**Exercise prompt**
Return, from the lines below, each one that includes the word "wild".

──────── Records to process

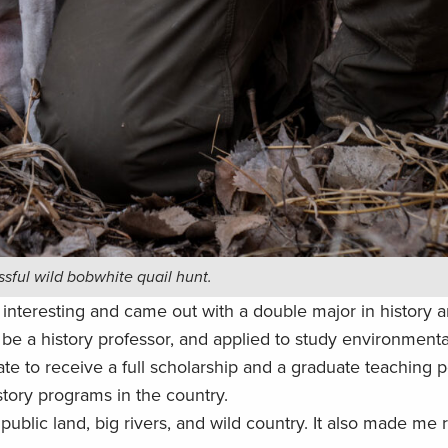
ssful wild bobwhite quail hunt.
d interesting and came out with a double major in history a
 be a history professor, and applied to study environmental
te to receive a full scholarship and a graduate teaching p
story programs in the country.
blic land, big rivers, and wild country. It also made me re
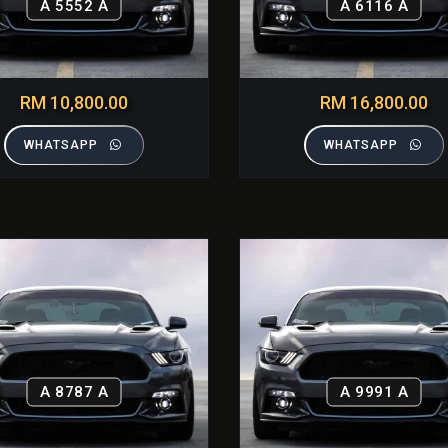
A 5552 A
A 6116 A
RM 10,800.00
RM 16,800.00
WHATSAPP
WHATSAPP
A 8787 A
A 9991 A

────────────────
──────── Records to process

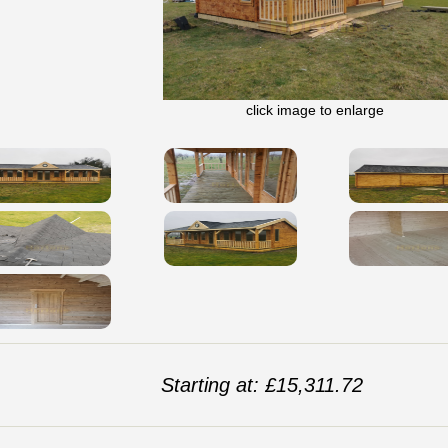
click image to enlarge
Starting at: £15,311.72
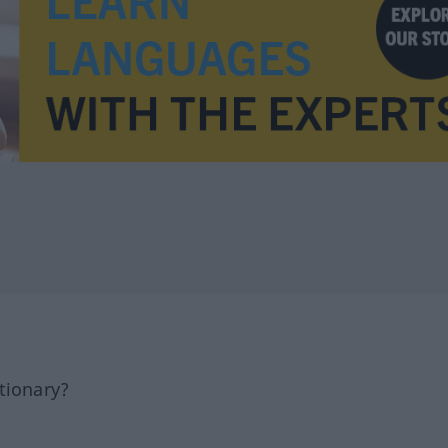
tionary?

────────────────

**Written response**
ssful wild bobwhite quail hunt.
blic land, big rivers, and wild country. It also made me re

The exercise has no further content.